Mets on verge of acquiring lindor and carrasco… the sox chances to win the division go up again despite no action of their own… JR must be thrilled!
Thad Levine too! Sox and Twins in tight race to see who can do less first!
With Lynn and Eaton, the Sox have added more MLB players than most teams. 2 is a large number this offseason.
I am ignorant about the Mets. Does Carrasco take them out of the Bauer market?
Word was they were leaning Springer over Bauer anyways.

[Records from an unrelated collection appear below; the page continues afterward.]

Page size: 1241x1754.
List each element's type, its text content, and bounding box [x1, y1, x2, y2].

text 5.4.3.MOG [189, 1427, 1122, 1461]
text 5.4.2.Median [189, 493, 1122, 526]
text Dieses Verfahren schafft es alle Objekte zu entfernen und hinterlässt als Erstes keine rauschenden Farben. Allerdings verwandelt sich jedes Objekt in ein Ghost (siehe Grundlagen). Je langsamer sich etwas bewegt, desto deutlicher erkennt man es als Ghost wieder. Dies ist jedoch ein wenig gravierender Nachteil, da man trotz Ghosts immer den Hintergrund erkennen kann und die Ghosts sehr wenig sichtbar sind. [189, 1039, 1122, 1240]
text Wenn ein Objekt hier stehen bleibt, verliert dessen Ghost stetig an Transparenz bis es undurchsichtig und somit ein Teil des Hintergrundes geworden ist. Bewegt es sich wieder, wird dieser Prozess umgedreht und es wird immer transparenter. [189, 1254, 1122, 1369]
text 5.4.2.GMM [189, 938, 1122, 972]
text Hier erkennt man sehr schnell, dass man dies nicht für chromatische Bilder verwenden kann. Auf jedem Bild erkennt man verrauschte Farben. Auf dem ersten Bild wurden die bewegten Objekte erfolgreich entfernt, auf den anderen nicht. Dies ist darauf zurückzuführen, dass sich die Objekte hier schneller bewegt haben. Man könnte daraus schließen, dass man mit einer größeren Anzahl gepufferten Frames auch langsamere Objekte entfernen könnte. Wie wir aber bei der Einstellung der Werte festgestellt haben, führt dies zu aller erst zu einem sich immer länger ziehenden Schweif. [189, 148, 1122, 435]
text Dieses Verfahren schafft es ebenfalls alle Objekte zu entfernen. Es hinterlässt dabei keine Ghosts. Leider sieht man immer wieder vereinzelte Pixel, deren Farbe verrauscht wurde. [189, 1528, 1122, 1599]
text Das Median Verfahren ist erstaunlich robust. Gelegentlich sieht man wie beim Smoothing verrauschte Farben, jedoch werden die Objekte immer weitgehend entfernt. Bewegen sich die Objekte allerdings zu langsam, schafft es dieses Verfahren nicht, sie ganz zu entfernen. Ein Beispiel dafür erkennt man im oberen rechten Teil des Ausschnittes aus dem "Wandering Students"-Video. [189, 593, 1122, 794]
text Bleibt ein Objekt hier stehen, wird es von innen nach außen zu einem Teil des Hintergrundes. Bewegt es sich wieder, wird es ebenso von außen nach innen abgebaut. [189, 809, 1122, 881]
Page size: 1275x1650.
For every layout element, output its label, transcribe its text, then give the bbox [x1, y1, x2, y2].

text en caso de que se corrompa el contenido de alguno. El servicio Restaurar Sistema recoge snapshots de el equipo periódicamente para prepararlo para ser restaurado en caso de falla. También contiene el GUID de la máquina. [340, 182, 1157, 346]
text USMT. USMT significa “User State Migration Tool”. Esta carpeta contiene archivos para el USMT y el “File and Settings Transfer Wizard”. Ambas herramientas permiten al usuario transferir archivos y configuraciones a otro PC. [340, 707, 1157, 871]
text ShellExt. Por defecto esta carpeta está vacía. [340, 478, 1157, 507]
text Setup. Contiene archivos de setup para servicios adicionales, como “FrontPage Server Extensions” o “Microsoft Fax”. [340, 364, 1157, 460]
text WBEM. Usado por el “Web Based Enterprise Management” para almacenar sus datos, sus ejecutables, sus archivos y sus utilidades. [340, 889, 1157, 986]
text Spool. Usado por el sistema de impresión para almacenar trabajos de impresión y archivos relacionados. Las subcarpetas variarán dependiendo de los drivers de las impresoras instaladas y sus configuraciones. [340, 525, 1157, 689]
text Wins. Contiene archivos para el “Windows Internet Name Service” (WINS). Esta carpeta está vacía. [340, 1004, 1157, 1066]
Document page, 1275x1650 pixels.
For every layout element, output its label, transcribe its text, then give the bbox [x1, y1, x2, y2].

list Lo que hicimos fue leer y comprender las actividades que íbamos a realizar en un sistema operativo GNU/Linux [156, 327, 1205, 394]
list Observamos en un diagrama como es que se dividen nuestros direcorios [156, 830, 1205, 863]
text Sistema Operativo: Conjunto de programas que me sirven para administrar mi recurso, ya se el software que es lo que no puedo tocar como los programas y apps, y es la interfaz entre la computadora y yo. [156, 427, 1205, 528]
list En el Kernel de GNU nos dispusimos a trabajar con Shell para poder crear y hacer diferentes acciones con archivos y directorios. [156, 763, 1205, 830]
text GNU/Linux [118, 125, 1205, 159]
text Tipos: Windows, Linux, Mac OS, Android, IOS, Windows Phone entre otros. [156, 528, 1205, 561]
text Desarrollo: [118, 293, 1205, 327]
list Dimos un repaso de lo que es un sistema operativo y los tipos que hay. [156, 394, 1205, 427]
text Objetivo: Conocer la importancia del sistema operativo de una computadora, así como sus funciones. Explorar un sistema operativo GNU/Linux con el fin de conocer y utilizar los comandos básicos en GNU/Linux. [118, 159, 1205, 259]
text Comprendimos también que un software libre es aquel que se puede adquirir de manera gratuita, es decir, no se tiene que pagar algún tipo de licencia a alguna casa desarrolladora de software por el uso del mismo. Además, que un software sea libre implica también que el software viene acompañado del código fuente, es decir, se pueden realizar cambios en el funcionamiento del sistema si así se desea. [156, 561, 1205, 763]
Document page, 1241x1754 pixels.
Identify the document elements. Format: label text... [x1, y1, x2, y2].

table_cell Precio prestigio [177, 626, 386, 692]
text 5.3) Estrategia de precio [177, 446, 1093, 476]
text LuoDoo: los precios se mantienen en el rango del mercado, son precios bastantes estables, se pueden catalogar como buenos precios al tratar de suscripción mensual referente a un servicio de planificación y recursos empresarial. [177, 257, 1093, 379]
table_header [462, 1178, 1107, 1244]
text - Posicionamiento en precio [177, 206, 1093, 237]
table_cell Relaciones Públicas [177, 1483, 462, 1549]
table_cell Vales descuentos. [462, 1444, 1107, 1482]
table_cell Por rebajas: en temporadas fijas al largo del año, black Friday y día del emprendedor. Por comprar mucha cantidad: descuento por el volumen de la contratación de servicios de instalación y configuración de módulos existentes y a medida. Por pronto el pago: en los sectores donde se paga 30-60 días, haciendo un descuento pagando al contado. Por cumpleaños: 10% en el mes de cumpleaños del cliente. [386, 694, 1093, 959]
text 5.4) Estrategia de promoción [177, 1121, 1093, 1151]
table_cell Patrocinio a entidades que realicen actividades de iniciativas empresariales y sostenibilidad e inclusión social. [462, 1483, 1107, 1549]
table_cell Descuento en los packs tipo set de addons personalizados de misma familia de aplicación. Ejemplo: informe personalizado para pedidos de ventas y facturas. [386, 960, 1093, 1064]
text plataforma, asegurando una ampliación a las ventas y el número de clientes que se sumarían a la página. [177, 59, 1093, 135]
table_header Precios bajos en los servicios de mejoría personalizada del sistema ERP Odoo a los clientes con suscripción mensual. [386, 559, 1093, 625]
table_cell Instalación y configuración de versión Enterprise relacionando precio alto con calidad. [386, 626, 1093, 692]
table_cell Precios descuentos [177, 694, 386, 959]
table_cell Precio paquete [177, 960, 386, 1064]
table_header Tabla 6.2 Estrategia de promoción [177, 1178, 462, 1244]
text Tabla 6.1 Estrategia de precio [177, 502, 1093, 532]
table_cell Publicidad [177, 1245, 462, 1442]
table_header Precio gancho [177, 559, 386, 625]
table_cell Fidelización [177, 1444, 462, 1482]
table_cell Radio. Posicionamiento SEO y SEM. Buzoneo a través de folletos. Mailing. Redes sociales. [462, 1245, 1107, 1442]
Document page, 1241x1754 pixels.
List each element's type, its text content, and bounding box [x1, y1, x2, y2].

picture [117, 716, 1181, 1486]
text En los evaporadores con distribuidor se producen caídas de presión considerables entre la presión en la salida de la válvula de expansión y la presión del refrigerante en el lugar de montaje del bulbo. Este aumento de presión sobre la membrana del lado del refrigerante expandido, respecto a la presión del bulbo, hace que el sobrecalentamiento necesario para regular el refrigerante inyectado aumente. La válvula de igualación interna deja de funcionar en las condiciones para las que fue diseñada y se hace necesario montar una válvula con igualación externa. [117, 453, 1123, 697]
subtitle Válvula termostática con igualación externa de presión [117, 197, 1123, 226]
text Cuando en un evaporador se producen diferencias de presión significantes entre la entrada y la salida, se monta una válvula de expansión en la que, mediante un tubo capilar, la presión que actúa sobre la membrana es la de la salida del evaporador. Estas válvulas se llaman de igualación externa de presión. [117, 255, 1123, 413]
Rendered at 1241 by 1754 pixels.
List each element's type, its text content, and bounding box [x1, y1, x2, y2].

I know Cohen has all the money in the world, but if they will be seriously considering pricey extensions for Conforto and Lindor (or signing one of the other premiere SS on the FA market next offseason), will they want to also spend big on Springer (or Bauer) now? Lindor’s bat also reduces their need for Springer’s offensive production, while Carrasco reduces their need for Bauer. I wouldn’t be surprised if they pass on both Springer and Bauer, and make some smaller moves at 3B, the back-end of the rotation, another bullpen piece, and/or a utility/bench upgrade.
Considering (1) there is no cap, (2) as you said, Cohen has all the money in the world, and (3) making the team better will make them more money, why not? This kind of aggressive team building is fun and is kind of the point of competitive sports, we should be so lucky to see the Mets (and other teams for that matter) continue with these kinds of moves.
Rotation to start the season looks like deGrom, Stroman, Carrasco, Peterson, & Matz, with Syndergaard on the IL. I would not be surprised to see someone else supplant Matz. I don’t think that “someone” is Bauer, but stranger things have happened.
Fangraphs Depth Charts (which is currently based only on Steamer projections) has them going from about a half a win behind the Sox to over 5 wins behind them.
Wonder if this starts the rest of the shortstop market in motion. A lot of solid FAs out there at that spot.